All schools, including BCS, proclaim goals of developing college preparatory skills and a certain level of fundamental life skills. Understandably, the portrait of a graduate's character, work ethic, or academic prowess is far from being complete, knowing that one's mind, heart, and overall maturity continues over a lifetime. Scripture provides insight in that even Jesus matured in four areas as described in Luke 2:52. This holistic scriptural maturity paradigm provides a balanced picture, or portrait, for all of us to contemplate. Indeed, the maturity cycle does not end when one receives a diploma, however, there are foundational training strategies that certainly increase the probability of a child internalizing a desired belief system, learning habits, and genuinely living out a Christ-like character trait. Although the primary molder of these "portraits" are the parents, the school's influence plays a significant part. Thus, what does the school aspire to produce? It is our prayer, that our students graduate from BCS with the following foundational desired outcomes -- the Portrait of a BCS Graduate:
To fear and respect God (Psalm 33:8) understanding that this is the beginning of wisdom (Proverbs 9:10) and that one's true identity is secure in Christ (Col. 2:9-10). They also continue to develop a balanced and arduous spiritual growth plan as portrayed in Luke 2:52 (to grow in wisdom, stature and in favor with God and with man as Jesus did) so they learn to think as a mature believer (I Cor. 14:20), mature as a Christ-follower and acquire discernment (Hebrews 5:14).
To practice a strong work ethic coupled with an eternal perspective (Col. 3:23) devoting themselves to the work that God has prepared for them (Eph. 2:10). Ad Majorem Dei Gloriam (for God's greater purpose) becomes central to their daily work and service.
To embark upon and seek to continue a rigorous, intellectual path, understanding the importance of developing the mind. Their training prepares them to engage their culture with biblically-sound thoughts, ideas and truth (II Cor. 10:5).
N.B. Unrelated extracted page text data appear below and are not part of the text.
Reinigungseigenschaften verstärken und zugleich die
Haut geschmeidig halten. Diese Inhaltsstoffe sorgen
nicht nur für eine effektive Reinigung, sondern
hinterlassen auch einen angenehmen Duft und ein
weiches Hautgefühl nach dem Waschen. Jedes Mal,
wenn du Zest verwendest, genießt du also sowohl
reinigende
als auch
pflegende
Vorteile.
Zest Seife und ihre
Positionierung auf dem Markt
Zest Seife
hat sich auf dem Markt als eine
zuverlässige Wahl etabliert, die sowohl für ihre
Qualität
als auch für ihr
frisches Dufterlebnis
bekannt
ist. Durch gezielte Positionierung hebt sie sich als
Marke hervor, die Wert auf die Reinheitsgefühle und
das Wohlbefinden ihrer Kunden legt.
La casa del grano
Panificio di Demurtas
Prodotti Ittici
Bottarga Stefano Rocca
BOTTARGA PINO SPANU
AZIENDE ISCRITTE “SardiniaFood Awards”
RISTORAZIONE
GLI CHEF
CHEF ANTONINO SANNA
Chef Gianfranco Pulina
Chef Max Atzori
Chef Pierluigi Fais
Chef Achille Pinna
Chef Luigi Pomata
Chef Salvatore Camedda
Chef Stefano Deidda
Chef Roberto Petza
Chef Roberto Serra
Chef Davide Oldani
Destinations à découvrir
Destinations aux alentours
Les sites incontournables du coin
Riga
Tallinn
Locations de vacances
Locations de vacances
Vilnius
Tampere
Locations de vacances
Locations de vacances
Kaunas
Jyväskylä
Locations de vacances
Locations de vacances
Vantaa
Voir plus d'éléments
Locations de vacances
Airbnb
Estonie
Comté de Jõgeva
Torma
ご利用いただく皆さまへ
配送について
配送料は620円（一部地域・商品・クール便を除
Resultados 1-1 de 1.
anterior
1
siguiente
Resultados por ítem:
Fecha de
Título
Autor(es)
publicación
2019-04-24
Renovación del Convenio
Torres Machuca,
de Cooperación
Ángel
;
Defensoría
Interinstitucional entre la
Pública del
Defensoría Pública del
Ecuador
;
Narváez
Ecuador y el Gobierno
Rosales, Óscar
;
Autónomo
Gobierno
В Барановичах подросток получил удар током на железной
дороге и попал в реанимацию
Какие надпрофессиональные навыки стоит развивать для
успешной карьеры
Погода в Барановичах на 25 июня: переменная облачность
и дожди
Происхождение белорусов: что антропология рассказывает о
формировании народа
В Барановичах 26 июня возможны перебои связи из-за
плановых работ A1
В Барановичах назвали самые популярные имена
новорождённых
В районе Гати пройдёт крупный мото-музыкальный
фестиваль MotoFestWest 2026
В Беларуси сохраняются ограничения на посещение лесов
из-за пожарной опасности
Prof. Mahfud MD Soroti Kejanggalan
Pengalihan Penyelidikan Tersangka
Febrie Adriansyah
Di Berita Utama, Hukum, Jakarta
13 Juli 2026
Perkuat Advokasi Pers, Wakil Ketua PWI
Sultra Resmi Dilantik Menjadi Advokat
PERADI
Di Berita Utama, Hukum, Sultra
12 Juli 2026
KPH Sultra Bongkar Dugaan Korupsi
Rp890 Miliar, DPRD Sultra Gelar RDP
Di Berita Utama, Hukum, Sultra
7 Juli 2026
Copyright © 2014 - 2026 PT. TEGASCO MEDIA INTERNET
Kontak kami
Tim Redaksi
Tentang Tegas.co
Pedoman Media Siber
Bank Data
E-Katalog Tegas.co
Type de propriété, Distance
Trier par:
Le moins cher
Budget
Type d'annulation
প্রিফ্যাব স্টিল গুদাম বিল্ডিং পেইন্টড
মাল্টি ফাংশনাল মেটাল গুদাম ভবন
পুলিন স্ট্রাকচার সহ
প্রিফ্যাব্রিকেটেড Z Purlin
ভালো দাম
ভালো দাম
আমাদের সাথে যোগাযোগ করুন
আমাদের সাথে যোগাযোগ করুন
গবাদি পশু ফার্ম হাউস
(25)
The are prepared to give a defense for the hope that lies within them (I Peter 3:15).
To embrace the creative nature of God (Gen. 1:1, Eph. 2:10) and seek to appreciate a wide variety of disciplines of study associated with a strong liberal arts education as the foundation to enter the discussion of the great questions of life (Acts 17). This would be characterized by proven writing, thinking and synthesis skills as well as demonstrated mastery of academic objectives in the humanities (literature and history), mathematics, sciences and Christian doctrine. The study of God's word and the pursuit of understanding the entire narrative describing the Creation, Fall and Redemption story assists in developing an authentic biblical worldview and developing the life habit of taking every thought captive (II Cor. 10:5).
To have a "big picture perspective" of the world and to demonstrate the love and attitude of Christ Jesus to all people. This attitude would be characterized by selflessness, humility and servant-hood (Phil. 2:2-11) and a lifestyle of obedience to seeking first the kingdom of God (Matt. 6:33).